(Collected data)
┄┄┄┄┄┄

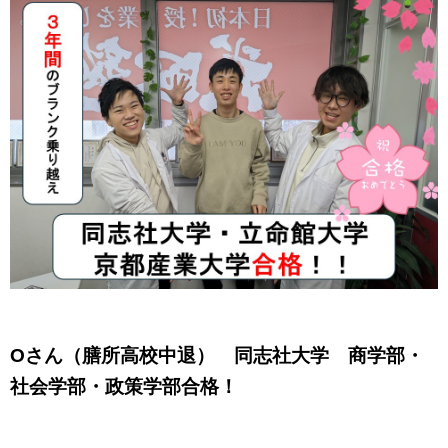
Oさん（膳所高校中退） 同志社大学 商学部・
社会学部・政策学部合格！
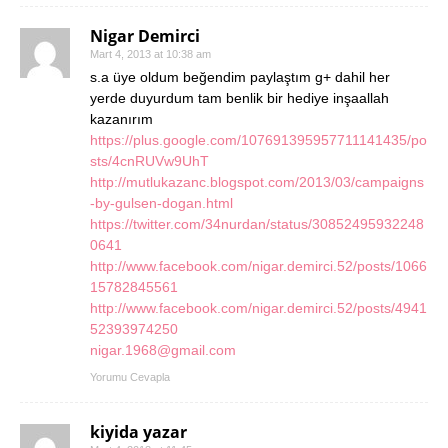
Nigar Demirci
Mart 4, 2013 at 10:38 am
s.a üye oldum beğendim paylaştım g+ dahil her
yerde duyurdum tam benlik bir hediye inşaallah
kazanırım
https://plus.google.com/107691395957711141435/po
sts/4cnRUVw9UhT
http://mutlukazanc.blogspot.com/2013/03/campaigns
-by-gulsen-dogan.html
https://twitter.com/34nurdan/status/30852495932248
0641
http://www.facebook.com/nigar.demirci.52/posts/1066
15782845561
http://www.facebook.com/nigar.demirci.52/posts/4941
52393974250
nigar.1968@gmail.com
Yorumu Cevapla
kiyida yazar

┄┄┄┄┄┄

In the answer, include exactly the lines from the line containing "https://plus.google.com/107691395957711141435/po" through the end of the data, and nothing else.

### Completed task
https://plus.google.com/107691395957711141435/po
sts/4cnRUVw9UhT
http://mutlukazanc.blogspot.com/2013/03/campaigns
-by-gulsen-dogan.html
https://twitter.com/34nurdan/status/30852495932248
0641
http://www.facebook.com/nigar.demirci.52/posts/1066
15782845561
http://www.facebook.com/nigar.demirci.52/posts/4941
52393974250
nigar.1968@gmail.com
Yorumu Cevapla
kiyida yazar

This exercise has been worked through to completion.